The instructor—whom we will call Steve (not his real name)—says that, thanks to the savage realities of the Great Recession, the editorial and business sides of magazines are closer than they ever have been, and I believe this is true. At TriQuarterly we didn’t necessarily think ourselves immune to economic reality, but rather believed that nurturing a literary culture that may not otherwise survive in a market subjugated to the bottom line was precisely the mission of a university-based literary magazine.

Cast to the barbarities of the market, one might conclude that magazines in this era cannot support themselves primarily on advertisement. Not necessarily true says Steve. Maxim once boasted a sell-through rate of 70%, thus inspiring a new maxim: it is not possible to support a magazine through advertising without feeling that one needs to take a shower at the end of the day.

When Margaret Anderson, the legendary editor of the Little Review, found—having embraced anarchism and published the likes of Emma Goldman and John Reed—that no one would advertize in her magazine, she began publishing brief inserts on pages where advertising would normally appear. Of this nature:

Carson, Pirie, Scott and Company ought to advertise something, though I don’t know just what. The man I interviewed made such a face when I told him we were radical that I haven’t had the courage to go back and pester him for the desired full-page. The Carson-Pirie attitude toward change of any sort is well-known—I think resent even having to keep pace with the change in fashions.

It may be worth a try. Steve also says publishers need to be open to profitable new models or perhaps not-for-profitable new models.

Thursday, July 8, 2010

Re-education and Its Discontents


Apologies for the gap between postings.
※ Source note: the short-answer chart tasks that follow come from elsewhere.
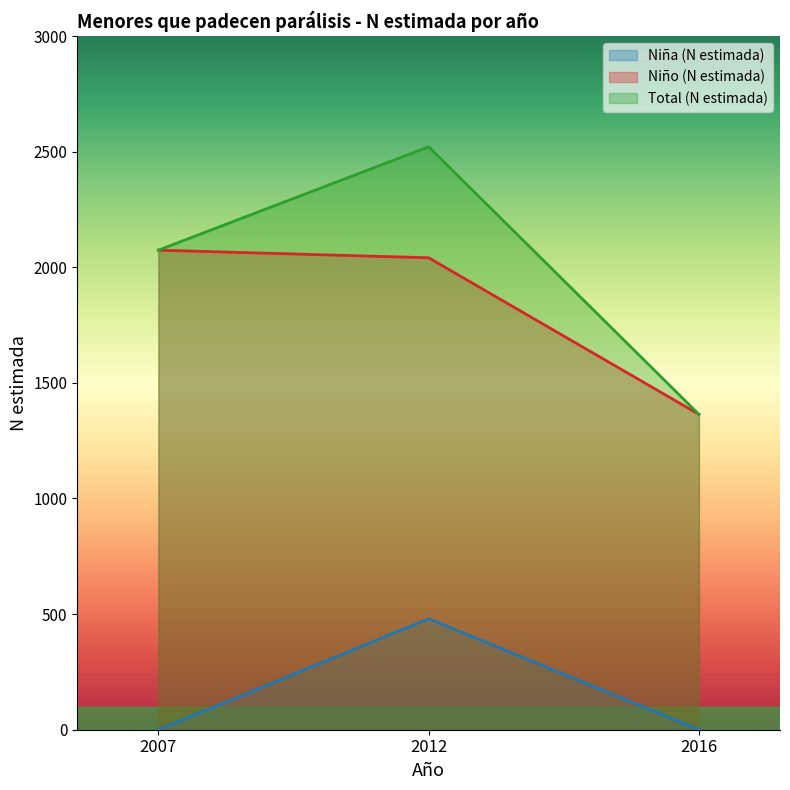

What is the difference between the highest and lowest values at 2016?

1364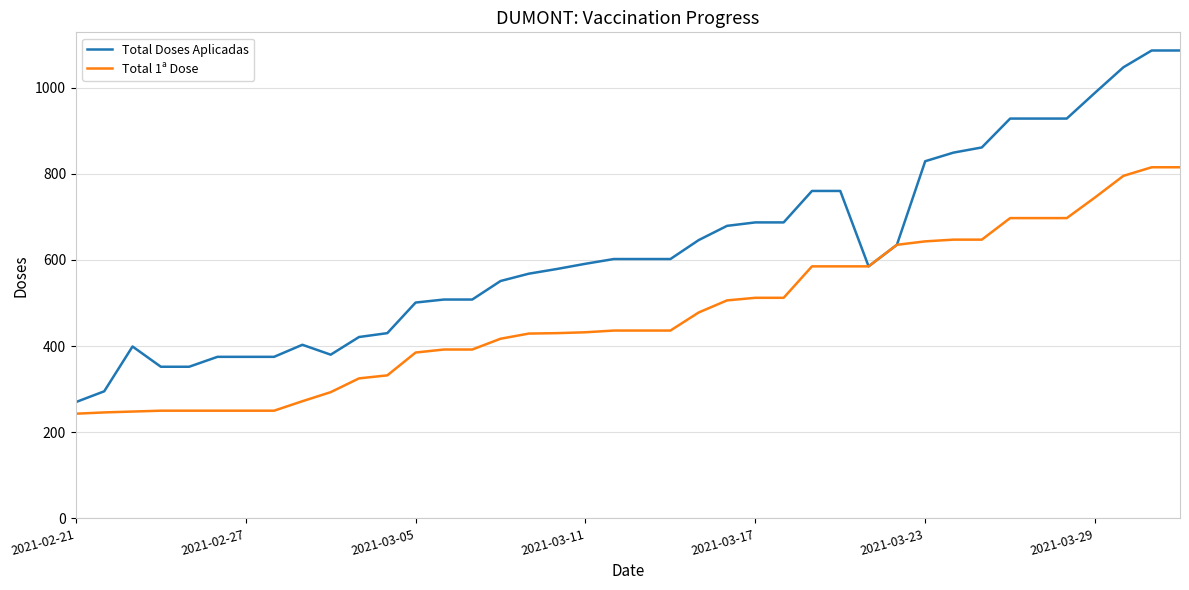

What are all the series names shown in the legend?

Total Doses Aplicadas, Total 1ª Dose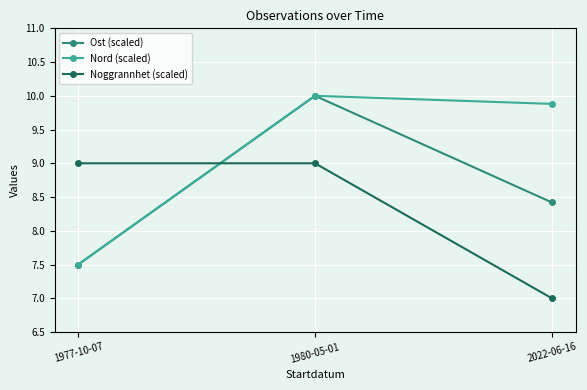

What is the greatest value displayed?

10.0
I’ve been scrambling to meet several deadlines, the most intriguing of which is the course work for a course on starting online on magazine publishing.
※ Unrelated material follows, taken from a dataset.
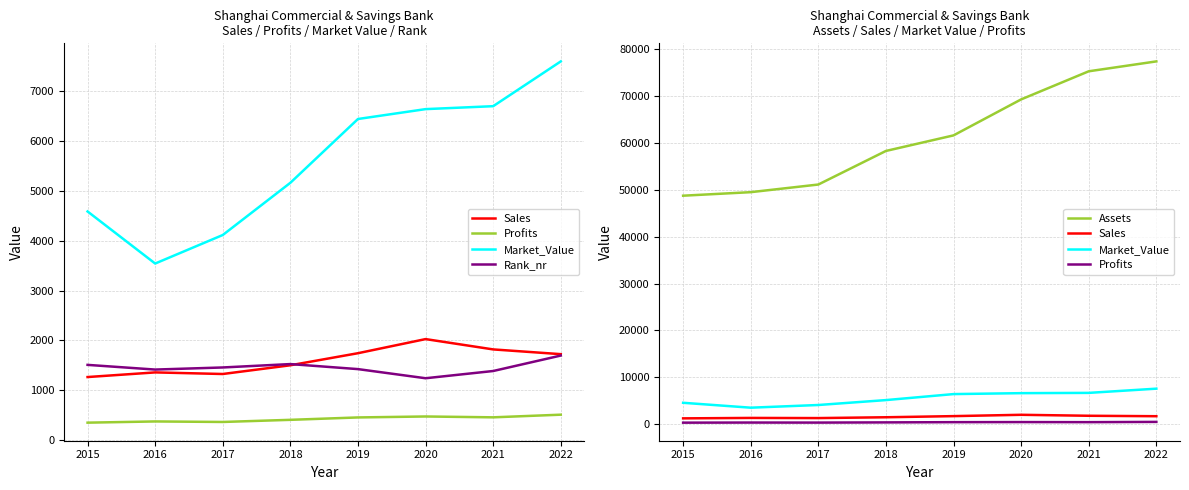

Where does the Profits series first go above 455?

2020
A necessary and yet humiliating aspect of losing one’s job on the pretext of technological change is the sense that one needs to be retrained, reeducated to keep up with the changing job market. Of course, this notion is generally a byproduct of anxiety rather than reason because in the job market—insofar as such a thing can be identified—there is very little that can be accomplished in technical or vocational training for the vast majority of fields that couldn’t better be learned through the experience of an actual job. The fact is that in terms of sheer economic efficiency, shrimp fishermen are most productive when they are fishing for shrimp rather than sopping up oil and manufacturers are more productive when they are manufacturing rather than working as a hostess at Appleby’s. And, in my specific case, online editing is far less demanding and complex than print editing, so the idea that anyone with experience in the latter would be unable to do the former is absurd.

Just the same, having worked for only one magazine over the last thirteen years I have wondered, over the past few months, how universal and transferable my skills are. So, the email advertisement for this course that came through on a job site I subscribe to caught my eye. The instructor has a solid reputation in marketing and advertising for several glossy magazines in New York. I was reluctant, though, to pay the money for the tuition. The next day, however, I got an email telling me that I’d sold a short story for the exact same amount as the course cost, so I decided it was kismet of some sort and enrolled.

The course is designed with a conventional advertising/subscription for profit model, so not exactly my area of expertise, but, as I said, the idea was to see how magazine work is done for profit. Over the next few days, I will provide an account of what I have learned.